» **Your assignment**:
Return, exactly and in full, the lines of the records below starting at the one with "focal_mm: 33" and ending at the one with "fx_px: 2017", and no other lines.

◇ ◇ ◇ ◇ ◇

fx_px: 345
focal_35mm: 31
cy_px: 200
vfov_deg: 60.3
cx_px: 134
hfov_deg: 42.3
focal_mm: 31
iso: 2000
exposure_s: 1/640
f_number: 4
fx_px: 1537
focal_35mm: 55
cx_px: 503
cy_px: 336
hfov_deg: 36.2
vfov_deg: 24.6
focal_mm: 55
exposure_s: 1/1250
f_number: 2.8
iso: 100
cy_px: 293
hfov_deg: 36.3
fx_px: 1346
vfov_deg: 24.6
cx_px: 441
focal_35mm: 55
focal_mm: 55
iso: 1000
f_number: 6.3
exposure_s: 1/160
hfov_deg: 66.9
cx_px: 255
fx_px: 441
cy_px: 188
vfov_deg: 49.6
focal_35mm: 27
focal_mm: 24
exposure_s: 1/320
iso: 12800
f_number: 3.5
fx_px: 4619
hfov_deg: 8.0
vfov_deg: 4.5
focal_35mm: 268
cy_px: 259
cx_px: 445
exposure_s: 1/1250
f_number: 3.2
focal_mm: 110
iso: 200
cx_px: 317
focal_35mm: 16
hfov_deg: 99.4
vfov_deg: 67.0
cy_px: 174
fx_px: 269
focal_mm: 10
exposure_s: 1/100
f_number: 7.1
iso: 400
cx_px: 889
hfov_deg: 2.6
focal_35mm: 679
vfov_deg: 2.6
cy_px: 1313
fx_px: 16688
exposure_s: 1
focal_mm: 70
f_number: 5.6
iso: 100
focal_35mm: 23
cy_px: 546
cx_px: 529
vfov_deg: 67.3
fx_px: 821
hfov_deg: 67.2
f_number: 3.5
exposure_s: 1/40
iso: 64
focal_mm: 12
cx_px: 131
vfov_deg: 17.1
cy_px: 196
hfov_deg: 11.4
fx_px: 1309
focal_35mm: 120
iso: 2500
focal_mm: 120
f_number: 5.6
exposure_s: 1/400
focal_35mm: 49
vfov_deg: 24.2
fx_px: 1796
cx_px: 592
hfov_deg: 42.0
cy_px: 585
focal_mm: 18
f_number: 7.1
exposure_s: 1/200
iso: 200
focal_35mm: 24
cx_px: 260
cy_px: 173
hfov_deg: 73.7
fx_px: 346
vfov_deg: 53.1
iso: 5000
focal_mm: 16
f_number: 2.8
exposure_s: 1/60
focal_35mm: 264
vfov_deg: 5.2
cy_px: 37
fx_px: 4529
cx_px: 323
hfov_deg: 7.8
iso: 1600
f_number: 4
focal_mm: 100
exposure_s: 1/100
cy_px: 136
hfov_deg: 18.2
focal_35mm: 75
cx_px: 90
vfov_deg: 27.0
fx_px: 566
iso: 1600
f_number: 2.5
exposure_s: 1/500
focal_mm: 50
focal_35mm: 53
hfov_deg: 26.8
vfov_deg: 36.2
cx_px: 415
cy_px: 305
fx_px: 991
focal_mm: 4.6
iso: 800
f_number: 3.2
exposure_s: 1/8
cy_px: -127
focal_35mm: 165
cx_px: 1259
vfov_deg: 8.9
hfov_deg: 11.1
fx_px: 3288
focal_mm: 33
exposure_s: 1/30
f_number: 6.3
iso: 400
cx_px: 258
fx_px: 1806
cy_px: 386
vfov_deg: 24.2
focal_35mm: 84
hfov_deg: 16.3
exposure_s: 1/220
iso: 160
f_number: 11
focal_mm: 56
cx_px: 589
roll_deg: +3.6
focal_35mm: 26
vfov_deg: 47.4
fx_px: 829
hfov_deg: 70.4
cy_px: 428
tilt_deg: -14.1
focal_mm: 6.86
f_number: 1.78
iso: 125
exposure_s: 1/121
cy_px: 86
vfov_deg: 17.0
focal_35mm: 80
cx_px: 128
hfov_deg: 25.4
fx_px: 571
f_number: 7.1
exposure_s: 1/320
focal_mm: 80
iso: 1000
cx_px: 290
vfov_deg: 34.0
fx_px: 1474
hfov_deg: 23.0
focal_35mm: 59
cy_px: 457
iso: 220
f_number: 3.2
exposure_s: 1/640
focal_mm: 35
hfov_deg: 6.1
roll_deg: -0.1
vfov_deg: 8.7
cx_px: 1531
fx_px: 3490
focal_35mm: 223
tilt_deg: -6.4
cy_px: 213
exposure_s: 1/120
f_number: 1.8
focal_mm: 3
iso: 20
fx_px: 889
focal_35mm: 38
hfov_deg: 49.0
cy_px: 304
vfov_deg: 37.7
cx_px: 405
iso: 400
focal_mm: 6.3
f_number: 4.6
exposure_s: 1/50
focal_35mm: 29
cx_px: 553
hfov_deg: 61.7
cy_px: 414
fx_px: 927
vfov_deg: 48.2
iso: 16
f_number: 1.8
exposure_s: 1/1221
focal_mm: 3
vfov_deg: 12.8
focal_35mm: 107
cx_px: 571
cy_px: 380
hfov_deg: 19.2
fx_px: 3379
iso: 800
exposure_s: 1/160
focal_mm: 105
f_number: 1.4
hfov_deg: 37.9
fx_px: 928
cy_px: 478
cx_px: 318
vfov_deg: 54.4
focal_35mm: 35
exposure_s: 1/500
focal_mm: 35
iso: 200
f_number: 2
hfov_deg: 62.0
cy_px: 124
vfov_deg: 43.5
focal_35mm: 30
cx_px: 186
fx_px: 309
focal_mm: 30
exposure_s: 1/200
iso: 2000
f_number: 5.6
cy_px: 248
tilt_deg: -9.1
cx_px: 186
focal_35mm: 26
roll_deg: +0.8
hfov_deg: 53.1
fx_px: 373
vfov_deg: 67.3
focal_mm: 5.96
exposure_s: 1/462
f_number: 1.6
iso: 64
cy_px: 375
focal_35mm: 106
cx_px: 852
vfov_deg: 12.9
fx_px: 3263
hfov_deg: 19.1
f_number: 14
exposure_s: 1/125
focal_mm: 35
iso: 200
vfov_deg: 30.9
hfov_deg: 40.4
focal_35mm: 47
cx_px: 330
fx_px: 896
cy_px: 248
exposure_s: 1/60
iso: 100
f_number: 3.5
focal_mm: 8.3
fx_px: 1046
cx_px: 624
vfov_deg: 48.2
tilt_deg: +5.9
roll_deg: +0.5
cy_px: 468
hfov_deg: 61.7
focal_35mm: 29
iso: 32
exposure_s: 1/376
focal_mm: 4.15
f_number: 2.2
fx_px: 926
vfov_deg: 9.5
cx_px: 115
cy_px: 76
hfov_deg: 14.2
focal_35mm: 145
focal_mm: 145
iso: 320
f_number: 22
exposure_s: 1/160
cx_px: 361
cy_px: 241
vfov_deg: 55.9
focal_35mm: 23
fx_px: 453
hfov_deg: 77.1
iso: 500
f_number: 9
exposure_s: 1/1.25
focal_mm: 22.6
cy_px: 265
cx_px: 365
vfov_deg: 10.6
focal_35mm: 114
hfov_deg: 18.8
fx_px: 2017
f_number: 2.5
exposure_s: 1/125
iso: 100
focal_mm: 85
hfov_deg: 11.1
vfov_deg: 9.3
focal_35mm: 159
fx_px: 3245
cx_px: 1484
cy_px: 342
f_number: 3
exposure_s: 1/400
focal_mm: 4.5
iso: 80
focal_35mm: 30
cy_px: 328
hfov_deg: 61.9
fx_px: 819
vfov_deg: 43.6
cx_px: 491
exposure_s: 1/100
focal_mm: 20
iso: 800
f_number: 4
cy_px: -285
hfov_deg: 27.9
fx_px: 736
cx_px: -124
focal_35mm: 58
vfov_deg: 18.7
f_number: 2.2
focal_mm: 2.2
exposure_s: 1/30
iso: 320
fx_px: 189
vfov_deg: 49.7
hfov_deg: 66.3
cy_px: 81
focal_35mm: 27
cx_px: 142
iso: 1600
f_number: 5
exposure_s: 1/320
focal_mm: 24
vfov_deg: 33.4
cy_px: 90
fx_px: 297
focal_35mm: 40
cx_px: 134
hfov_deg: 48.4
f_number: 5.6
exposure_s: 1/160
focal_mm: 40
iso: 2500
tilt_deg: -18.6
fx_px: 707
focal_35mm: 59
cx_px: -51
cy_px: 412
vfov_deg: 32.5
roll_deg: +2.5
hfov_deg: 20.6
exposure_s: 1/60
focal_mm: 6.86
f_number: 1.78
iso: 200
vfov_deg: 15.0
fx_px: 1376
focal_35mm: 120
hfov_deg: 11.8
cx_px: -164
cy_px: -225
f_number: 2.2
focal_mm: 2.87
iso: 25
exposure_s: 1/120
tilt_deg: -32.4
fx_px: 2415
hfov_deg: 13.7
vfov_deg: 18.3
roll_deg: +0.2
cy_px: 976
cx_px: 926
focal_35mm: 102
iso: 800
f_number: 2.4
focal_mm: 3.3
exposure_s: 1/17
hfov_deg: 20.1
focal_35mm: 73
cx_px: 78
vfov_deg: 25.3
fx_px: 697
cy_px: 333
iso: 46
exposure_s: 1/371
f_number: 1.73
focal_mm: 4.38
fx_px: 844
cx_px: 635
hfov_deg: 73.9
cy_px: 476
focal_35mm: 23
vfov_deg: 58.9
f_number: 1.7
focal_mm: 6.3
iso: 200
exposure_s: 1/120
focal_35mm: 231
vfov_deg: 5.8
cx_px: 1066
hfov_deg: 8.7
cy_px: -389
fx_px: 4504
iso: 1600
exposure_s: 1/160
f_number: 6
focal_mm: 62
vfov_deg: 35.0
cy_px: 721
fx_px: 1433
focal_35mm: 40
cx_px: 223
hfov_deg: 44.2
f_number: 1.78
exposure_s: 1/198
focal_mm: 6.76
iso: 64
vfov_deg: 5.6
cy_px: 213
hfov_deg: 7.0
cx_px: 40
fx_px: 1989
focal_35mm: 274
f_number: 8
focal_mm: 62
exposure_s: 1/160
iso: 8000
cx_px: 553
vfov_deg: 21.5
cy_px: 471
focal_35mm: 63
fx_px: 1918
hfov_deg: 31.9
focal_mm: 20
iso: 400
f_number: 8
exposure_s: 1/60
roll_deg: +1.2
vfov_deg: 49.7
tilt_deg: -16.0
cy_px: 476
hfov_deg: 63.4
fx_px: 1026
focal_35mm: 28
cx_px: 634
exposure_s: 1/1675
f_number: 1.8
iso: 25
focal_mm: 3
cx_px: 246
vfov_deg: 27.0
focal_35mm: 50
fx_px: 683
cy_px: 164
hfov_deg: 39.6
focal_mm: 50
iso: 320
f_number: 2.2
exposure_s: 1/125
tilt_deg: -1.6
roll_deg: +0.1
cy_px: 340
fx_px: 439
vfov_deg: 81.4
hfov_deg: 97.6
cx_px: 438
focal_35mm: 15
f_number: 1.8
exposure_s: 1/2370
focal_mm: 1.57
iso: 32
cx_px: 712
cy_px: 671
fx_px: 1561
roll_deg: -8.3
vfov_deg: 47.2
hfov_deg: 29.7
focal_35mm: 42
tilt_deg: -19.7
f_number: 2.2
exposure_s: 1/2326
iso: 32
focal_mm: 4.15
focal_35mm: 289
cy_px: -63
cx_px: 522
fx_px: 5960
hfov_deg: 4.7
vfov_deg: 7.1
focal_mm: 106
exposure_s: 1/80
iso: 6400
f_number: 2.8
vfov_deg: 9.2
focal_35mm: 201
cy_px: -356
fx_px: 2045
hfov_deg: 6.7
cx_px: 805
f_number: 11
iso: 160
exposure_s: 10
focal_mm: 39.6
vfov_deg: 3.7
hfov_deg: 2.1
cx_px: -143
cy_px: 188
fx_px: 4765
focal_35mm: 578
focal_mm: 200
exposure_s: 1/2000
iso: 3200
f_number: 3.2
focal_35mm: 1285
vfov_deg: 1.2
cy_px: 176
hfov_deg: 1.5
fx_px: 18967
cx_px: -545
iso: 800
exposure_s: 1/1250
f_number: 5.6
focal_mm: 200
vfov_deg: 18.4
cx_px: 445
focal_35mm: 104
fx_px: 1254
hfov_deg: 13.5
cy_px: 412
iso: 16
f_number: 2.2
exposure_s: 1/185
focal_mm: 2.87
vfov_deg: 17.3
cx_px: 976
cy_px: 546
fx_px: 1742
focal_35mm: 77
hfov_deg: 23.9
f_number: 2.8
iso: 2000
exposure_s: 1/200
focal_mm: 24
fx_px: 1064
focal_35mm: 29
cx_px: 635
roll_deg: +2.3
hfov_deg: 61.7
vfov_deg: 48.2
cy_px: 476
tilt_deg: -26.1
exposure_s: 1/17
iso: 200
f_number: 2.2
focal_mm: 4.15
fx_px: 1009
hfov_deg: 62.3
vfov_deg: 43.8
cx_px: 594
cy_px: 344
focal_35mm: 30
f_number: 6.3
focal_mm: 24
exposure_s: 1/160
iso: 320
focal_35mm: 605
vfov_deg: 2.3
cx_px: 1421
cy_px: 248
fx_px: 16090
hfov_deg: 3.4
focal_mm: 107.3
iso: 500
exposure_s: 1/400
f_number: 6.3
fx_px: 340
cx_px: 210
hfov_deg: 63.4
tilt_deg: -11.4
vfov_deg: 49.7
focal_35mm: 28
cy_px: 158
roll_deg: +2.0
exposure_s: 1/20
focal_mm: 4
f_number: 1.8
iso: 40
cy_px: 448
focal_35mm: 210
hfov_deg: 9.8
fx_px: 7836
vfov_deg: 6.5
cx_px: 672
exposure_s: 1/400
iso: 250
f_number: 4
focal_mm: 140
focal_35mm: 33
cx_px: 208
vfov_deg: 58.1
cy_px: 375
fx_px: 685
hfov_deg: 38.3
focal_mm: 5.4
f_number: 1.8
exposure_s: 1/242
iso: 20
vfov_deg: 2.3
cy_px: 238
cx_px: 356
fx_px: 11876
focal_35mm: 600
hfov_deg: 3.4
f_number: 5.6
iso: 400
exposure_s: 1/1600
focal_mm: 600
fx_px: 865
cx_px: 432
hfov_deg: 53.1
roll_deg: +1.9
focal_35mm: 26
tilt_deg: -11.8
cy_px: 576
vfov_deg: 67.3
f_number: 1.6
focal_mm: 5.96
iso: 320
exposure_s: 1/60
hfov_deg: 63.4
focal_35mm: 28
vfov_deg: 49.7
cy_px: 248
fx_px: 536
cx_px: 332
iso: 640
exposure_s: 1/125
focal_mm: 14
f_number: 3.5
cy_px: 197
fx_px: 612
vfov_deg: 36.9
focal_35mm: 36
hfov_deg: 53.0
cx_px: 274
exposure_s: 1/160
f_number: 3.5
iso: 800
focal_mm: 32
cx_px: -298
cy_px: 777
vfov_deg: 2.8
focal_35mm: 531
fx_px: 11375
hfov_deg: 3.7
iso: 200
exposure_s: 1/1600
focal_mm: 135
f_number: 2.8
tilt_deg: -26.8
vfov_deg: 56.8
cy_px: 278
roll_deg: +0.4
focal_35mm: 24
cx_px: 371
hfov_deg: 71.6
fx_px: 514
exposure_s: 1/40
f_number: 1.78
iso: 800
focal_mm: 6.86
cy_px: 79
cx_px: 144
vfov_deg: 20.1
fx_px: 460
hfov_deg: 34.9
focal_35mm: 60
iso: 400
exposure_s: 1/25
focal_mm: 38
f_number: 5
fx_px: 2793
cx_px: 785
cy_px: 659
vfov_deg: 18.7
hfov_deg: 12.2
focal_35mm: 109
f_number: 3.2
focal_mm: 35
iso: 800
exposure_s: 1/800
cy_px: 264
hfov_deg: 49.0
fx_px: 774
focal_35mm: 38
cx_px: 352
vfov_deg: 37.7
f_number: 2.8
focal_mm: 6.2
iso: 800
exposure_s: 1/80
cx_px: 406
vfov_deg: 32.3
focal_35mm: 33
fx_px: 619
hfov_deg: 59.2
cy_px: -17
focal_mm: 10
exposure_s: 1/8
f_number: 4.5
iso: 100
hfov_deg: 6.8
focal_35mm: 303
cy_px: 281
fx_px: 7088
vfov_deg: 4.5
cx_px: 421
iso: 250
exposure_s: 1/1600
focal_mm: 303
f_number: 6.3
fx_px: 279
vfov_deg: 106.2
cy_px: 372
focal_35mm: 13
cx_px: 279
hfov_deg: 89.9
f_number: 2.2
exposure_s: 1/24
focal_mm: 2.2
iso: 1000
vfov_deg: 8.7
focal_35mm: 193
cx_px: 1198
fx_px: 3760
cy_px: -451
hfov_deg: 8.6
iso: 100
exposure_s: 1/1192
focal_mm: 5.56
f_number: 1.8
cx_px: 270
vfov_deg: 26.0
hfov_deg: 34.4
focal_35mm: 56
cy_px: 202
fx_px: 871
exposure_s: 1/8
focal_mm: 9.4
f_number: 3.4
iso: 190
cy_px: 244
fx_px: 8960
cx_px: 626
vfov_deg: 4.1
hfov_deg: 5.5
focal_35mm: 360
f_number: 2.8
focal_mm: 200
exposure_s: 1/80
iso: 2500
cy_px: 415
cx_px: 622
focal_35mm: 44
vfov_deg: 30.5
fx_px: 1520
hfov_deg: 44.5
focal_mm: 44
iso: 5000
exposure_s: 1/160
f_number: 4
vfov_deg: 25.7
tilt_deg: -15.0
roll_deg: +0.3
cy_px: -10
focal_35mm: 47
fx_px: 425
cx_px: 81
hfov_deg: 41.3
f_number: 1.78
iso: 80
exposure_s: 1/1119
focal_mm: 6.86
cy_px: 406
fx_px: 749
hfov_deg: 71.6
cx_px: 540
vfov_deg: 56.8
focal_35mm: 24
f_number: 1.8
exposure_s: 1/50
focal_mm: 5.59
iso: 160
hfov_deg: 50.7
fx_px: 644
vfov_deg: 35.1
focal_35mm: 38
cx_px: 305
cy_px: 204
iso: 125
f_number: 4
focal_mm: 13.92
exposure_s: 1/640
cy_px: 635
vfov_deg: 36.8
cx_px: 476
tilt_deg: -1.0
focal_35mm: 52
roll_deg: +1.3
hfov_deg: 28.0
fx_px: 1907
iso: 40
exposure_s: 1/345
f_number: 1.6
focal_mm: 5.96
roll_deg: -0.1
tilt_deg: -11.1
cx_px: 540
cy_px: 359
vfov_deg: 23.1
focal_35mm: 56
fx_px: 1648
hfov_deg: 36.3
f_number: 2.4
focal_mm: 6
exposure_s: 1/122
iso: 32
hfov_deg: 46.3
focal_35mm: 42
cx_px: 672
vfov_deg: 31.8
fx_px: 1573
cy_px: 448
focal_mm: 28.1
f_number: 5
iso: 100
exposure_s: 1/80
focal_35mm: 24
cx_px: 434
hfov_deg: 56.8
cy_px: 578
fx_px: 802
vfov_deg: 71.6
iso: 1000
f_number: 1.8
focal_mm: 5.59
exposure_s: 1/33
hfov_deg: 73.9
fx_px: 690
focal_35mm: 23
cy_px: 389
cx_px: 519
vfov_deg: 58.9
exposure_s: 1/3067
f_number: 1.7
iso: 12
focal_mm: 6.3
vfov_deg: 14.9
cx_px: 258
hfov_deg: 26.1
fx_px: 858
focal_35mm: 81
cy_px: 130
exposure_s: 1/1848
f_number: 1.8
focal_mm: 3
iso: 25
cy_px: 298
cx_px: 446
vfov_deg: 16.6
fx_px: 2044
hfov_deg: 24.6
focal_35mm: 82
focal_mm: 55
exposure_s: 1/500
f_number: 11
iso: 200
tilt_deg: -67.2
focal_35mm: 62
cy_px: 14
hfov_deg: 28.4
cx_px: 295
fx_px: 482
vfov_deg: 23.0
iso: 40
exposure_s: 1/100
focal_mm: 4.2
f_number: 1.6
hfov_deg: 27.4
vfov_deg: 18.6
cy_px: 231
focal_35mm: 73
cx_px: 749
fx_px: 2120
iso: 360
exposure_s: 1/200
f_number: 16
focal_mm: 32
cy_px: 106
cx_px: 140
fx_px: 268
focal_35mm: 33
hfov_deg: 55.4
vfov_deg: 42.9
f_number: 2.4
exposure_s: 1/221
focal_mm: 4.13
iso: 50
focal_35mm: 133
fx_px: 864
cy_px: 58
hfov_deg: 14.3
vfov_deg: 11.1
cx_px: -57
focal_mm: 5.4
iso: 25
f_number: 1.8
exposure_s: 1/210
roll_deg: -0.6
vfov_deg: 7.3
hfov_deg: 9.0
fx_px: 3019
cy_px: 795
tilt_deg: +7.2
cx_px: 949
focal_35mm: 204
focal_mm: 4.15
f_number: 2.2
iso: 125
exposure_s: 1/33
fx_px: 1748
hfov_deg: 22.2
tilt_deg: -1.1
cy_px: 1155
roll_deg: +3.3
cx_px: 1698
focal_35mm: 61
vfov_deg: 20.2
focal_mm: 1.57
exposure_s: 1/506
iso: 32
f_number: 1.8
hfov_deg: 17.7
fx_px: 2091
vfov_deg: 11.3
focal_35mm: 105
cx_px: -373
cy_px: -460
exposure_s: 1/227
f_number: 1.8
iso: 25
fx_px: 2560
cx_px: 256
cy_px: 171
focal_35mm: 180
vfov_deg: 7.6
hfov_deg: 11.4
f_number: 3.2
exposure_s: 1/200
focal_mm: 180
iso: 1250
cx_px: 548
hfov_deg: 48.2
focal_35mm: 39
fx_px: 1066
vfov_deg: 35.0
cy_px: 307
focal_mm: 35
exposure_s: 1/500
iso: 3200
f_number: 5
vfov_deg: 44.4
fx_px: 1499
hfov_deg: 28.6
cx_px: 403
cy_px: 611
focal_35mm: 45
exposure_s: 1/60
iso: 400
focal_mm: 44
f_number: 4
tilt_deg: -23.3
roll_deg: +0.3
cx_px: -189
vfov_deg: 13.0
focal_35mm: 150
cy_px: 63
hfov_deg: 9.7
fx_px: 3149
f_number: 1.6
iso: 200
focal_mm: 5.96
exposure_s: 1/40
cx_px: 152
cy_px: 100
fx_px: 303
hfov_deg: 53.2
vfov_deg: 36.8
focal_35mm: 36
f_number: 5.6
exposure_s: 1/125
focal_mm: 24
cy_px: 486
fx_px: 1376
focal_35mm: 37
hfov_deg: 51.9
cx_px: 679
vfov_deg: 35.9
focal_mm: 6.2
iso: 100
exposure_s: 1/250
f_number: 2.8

◇ ◇ ◇ ◇ ◇

» **Response**:
focal_mm: 33
exposure_s: 1/30
f_number: 6.3
iso: 400
cx_px: 258
fx_px: 1806
cy_px: 386
vfov_deg: 24.2
focal_35mm: 84
hfov_deg: 16.3
exposure_s: 1/220
iso: 160
f_number: 11
focal_mm: 56
cx_px: 589
roll_deg: +3.6
focal_35mm: 26
vfov_deg: 47.4
fx_px: 829
hfov_deg: 70.4
cy_px: 428
tilt_deg: -14.1
focal_mm: 6.86
f_number: 1.78
iso: 125
exposure_s: 1/121
cy_px: 86
vfov_deg: 17.0
focal_35mm: 80
cx_px: 128
hfov_deg: 25.4
fx_px: 571
f_number: 7.1
exposure_s: 1/320
focal_mm: 80
iso: 1000
cx_px: 290
vfov_deg: 34.0
fx_px: 1474
hfov_deg: 23.0
focal_35mm: 59
cy_px: 457
iso: 220
f_number: 3.2
exposure_s: 1/640
focal_mm: 35
hfov_deg: 6.1
roll_deg: -0.1
vfov_deg: 8.7
cx_px: 1531
fx_px: 3490
focal_35mm: 223
tilt_deg: -6.4
cy_px: 213
exposure_s: 1/120
f_number: 1.8
focal_mm: 3
iso: 20
fx_px: 889
focal_35mm: 38
hfov_deg: 49.0
cy_px: 304
vfov_deg: 37.7
cx_px: 405
iso: 400
focal_mm: 6.3
f_number: 4.6
exposure_s: 1/50
focal_35mm: 29
cx_px: 553
hfov_deg: 61.7
cy_px: 414
fx_px: 927
vfov_deg: 48.2
iso: 16
f_number: 1.8
exposure_s: 1/1221
focal_mm: 3
vfov_deg: 12.8
focal_35mm: 107
cx_px: 571
cy_px: 380
hfov_deg: 19.2
fx_px: 3379
iso: 800
exposure_s: 1/160
focal_mm: 105
f_number: 1.4
hfov_deg: 37.9
fx_px: 928
cy_px: 478
cx_px: 318
vfov_deg: 54.4
focal_35mm: 35
exposure_s: 1/500
focal_mm: 35
iso: 200
f_number: 2
hfov_deg: 62.0
cy_px: 124
vfov_deg: 43.5
focal_35mm: 30
cx_px: 186
fx_px: 309
focal_mm: 30
exposure_s: 1/200
iso: 2000
f_number: 5.6
cy_px: 248
tilt_deg: -9.1
cx_px: 186
focal_35mm: 26
roll_deg: +0.8
hfov_deg: 53.1
fx_px: 373
vfov_deg: 67.3
focal_mm: 5.96
exposure_s: 1/462
f_number: 1.6
iso: 64
cy_px: 375
focal_35mm: 106
cx_px: 852
vfov_deg: 12.9
fx_px: 3263
hfov_deg: 19.1
f_number: 14
exposure_s: 1/125
focal_mm: 35
iso: 200
vfov_deg: 30.9
hfov_deg: 40.4
focal_35mm: 47
cx_px: 330
fx_px: 896
cy_px: 248
exposure_s: 1/60
iso: 100
f_number: 3.5
focal_mm: 8.3
fx_px: 1046
cx_px: 624
vfov_deg: 48.2
tilt_deg: +5.9
roll_deg: +0.5
cy_px: 468
hfov_deg: 61.7
focal_35mm: 29
iso: 32
exposure_s: 1/376
focal_mm: 4.15
f_number: 2.2
fx_px: 926
vfov_deg: 9.5
cx_px: 115
cy_px: 76
hfov_deg: 14.2
focal_35mm: 145
focal_mm: 145
iso: 320
f_number: 22
exposure_s: 1/160
cx_px: 361
cy_px: 241
vfov_deg: 55.9
focal_35mm: 23
fx_px: 453
hfov_deg: 77.1
iso: 500
f_number: 9
exposure_s: 1/1.25
focal_mm: 22.6
cy_px: 265
cx_px: 365
vfov_deg: 10.6
focal_35mm: 114
hfov_deg: 18.8
fx_px: 2017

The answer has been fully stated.